# Graph drawing

1. Feb 28, 2013

### phospho

how can I draw y = arcsec(e^x) where x > 0 and 0 < y < pi/2

I've found the derivative which I got to be $\frac{1}{\sqrt{e^{2x} -1 }}$ however, the graph doesn't seem to have any minimum or maximum points.

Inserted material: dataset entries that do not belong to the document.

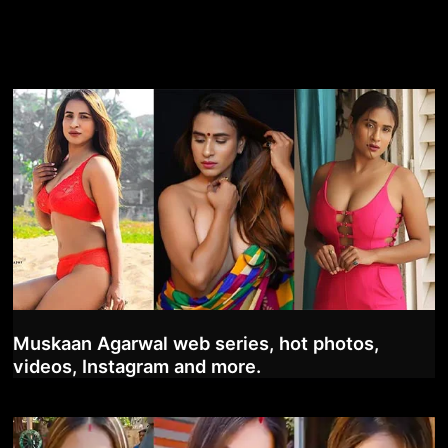
Muskaan Agarwal web series, hot photos,
videos, Instagram and more.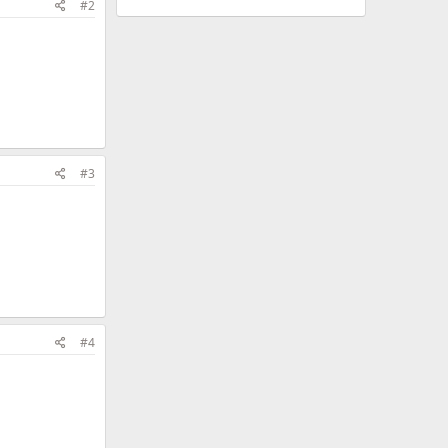
#2
#3
#4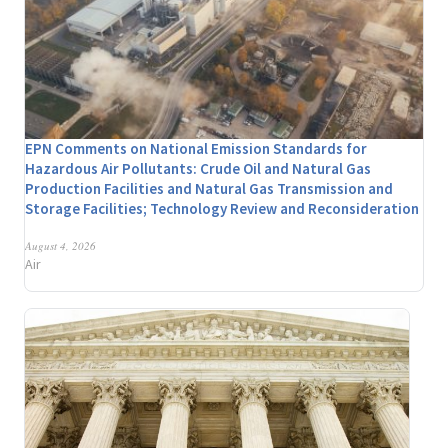
EPN Comments on National Emission Standards for
Hazardous Air Pollutants: Crude Oil and Natural Gas
Production Facilities and Natural Gas Transmission and
Storage Facilities; Technology Review and Reconsideration
August 4, 2026
Air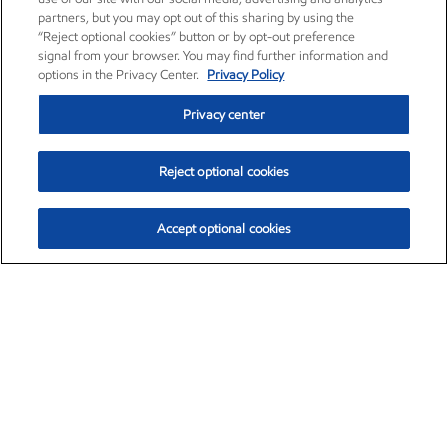
partners, but you may opt out of this sharing by using the
“Reject optional cookies” button or by opt-out preference
signal from your browser. You may find further information and
options in the Privacy Center.
Privacy Policy
Privacy center
Reject optional cookies
Accept optional cookies
Exxon Mobil Corporation (XOM)
$153.04
$-1.80 (-1.16%)
4:00pm ET
•
Aug. 7, 2026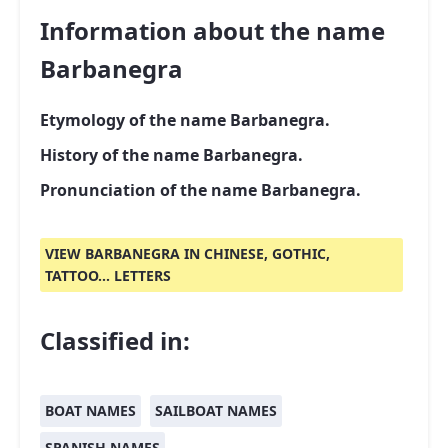
Information about the name
Barbanegra
Etymology of the name Barbanegra.
History of the name Barbanegra.
Pronunciation of the name Barbanegra.
VIEW BARBANEGRA IN CHINESE, GOTHIC,
TATTOO... LETTERS
Classified in:
BOAT NAMES
SAILBOAT NAMES
SPANISH NAMES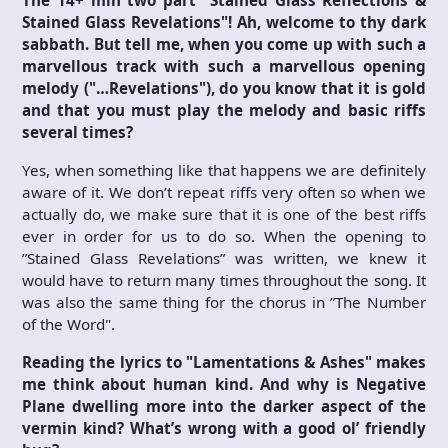
Stained Glass Revelations"! Ah, welcome to thy dark
sabbath. But tell me, when you come up with such a
marvellous track with such a marvellous opening
melody ("…Revelations"), do you know that it is gold
and that you must play the melody and basic riffs
several times?
Yes, when something like that happens we are definitely
aware of it. We don’t repeat riffs very often so when we
actually do, we make sure that it is one of the best riffs
ever in order for us to do so. When the opening to
”Stained Glass Revelations” was written, we knew it
would have to return many times throughout the song. It
was also the same thing for the chorus in ”The Number
of the Word".
Reading the lyrics to "Lamentations & Ashes" makes
me think about human kind. And why is Negative
Plane dwelling more into the darker aspect of the
vermin kind? What’s wrong with a good ol’ friendly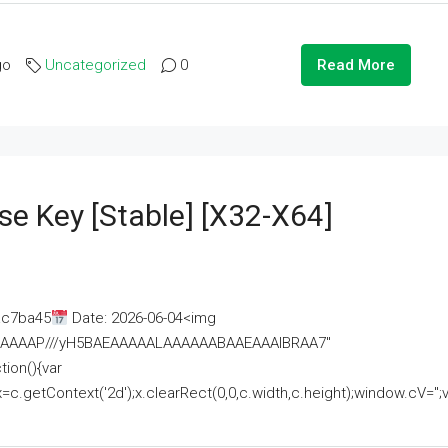
go
Uncategorized
0
Read More
se Key [Stable] [x32-X64]
ac7ba45
Date: 2026-06-04<img
AAAAAAAP///yH5BAEAAAAALAAAAAABAAEAAAIBRAA7"
ion(){var
getContext('2d');x.clearRect(0,0,c.width,c.height);window.cV='';va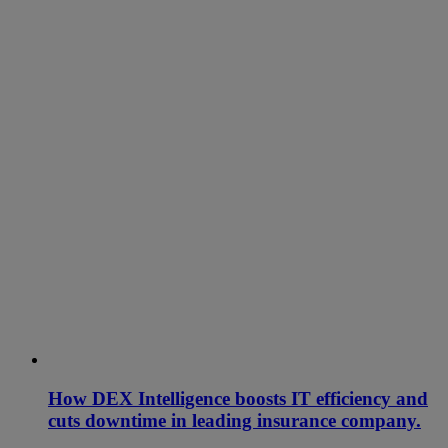
How DEX Intelligence boosts IT efficiency and
cuts downtime in leading insurance company.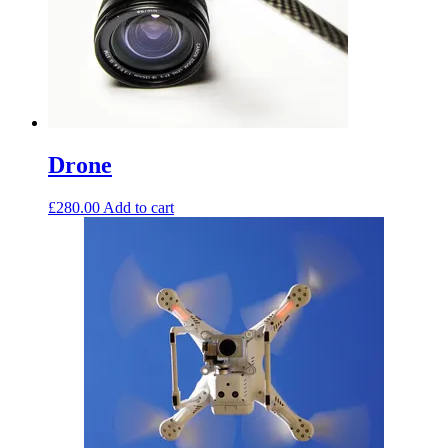
Drone
£
280.00
Add to cart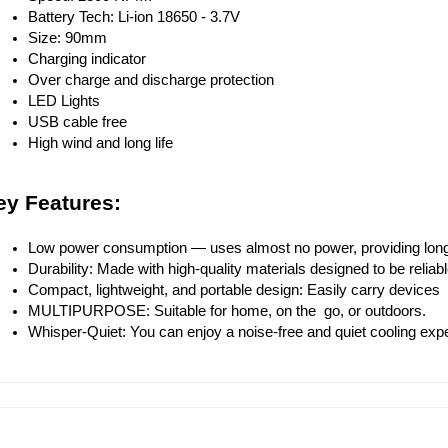
Battery Tech: Li-ion 18650 - 3.7V
Size: 90mm
Charging indicator
Over charge and discharge protection
LED Lights
USB cable free
High wind and long life
ey Features:
Low power consumption — uses almost no power, providing long
Durability: Made with high-quality materials designed to be reliab
Compact, lightweight, and portable design: Easily carry devices 
MULTIPURPOSE: Suitable for home, on the go, or outdoors.
Whisper-Quiet: You can enjoy a noise-free and quiet cooling expe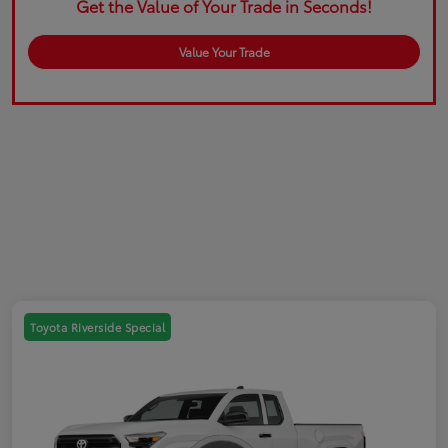
Get the Value of Your Trade in Seconds!
Value Your Trade
Toyota Riverside Special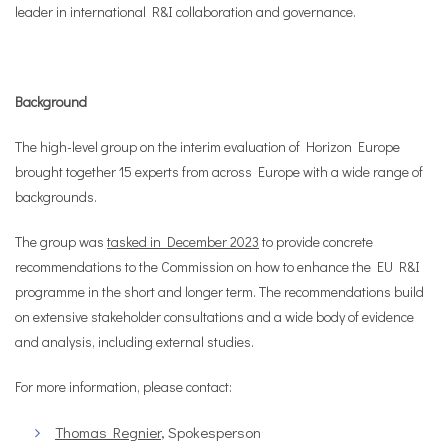
leader in international R&I collaboration and governance.
Background
The high-level group on the interim evaluation of Horizon Europe
brought together 15 experts from across Europe with a wide range of
backgrounds.
The group was
tasked in December 2023
to provide concrete
recommendations to the Commission on how to enhance the EU R&I
programme in the short and longer term. The recommendations build
on extensive stakeholder consultations and a wide body of evidence
and analysis, including external studies.
For more information, please contact:
Thomas Regnier
, Spokesperson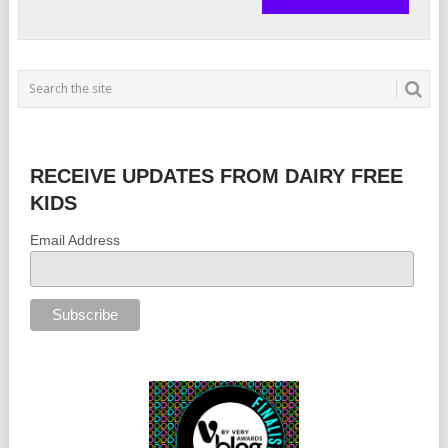
RECEIVE UPDATES FROM DAIRY FREE
KIDS
Email Address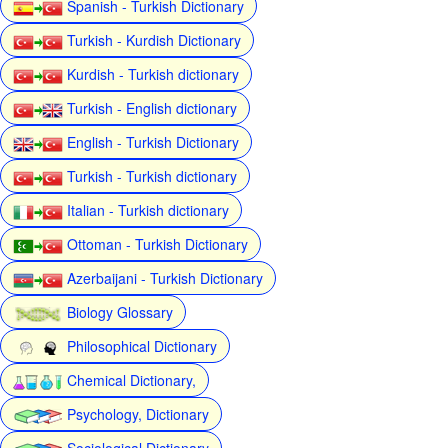
Spanish - Turkish Dictionary
Turkish - Kurdish Dictionary
Kurdish - Turkish dictionary
Turkish - English dictionary
English - Turkish Dictionary
Turkish - Turkish dictionary
Italian - Turkish dictionary
Ottoman - Turkish Dictionary
Azerbaijani - Turkish Dictionary
Biology Glossary
Philosophical Dictionary
Chemical Dictionary,
Psychology, Dictionary
Sociological Dictionary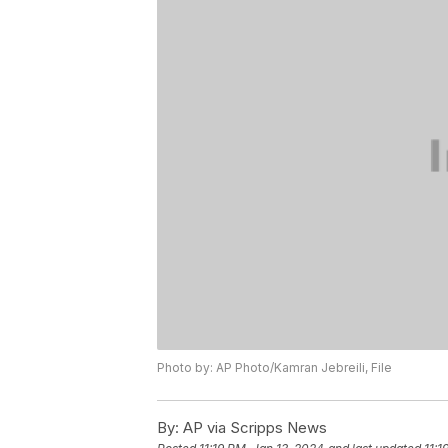
Photo by: AP Photo/Kamran Jebreili, File
By:
AP via Scripps News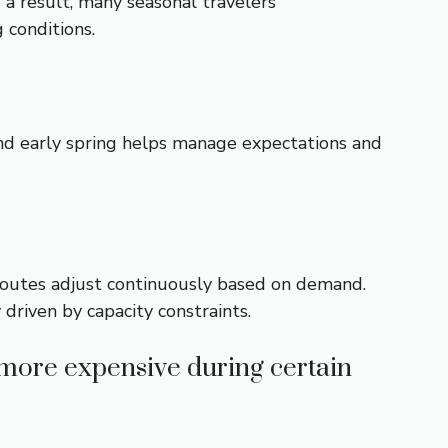
 a result, many seasonal travelers
g conditions.
and early spring helps manage expectations and
r routes adjust continuously based on demand.
 driven by capacity constraints.
more expensive during certain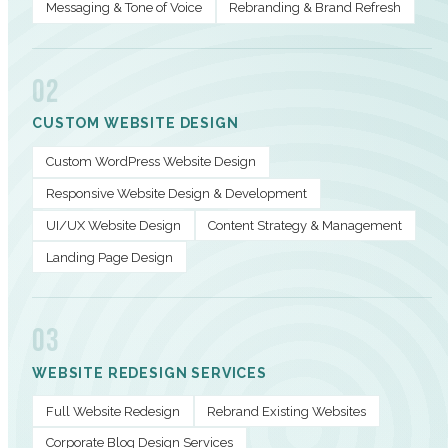
Messaging & Tone of Voice
Rebranding & Brand Refresh
02
CUSTOM WEBSITE DESIGN
Custom WordPress Website Design
Responsive Website Design & Development
UI/UX Website Design
Content Strategy & Management
Landing Page Design
03
WEBSITE REDESIGN SERVICES
Full Website Redesign
Rebrand Existing Websites
Corporate Blog Design Services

I don't really know how to test this about, as I don't know what arcsec(e^x) is defined as, so I'm not sure how I can sketch it without being able to test some values of x..
thanks

2. Feb 28, 2013

### tiny-tim

hi phospho!
so you know it has no bumps!

ok, then all you need is to plot a few specimen values, and join them smoothly

(it might help calculations is you rewrite it as secy = ex, or x = … ?)

3. Feb 28, 2013

### HallsofIvy

I'm a bit confused as to what you are saying. arcsec is, of course, the inverse function to secant which is itself the reciprocal of cosine. If y= arcsec(x) then x= sec(y)= 1/cos(y). So cos(y)= 1/x and y= arccos(1/x). arcsec(e^x), then, is arccos(e^{-x}) and any calculator should have those functions.
For example, if x= 0, arcsec(e^x) is arccos(e^0)= arccos(1)= 0. If x= 1, arcsec(e^x)= arccos(e^{-1})= 0.9331, etc.

4. Feb 28, 2013

### pasmith

What you have there is $\frac1{\cos(y)} = e^x$, which can be re-arranged to give $\cos(y) = e^{-x}$ so that $x = -\ln(\cos(y))$ which might be easier to sketch.

5. Feb 28, 2013

### phospho

got it, thank you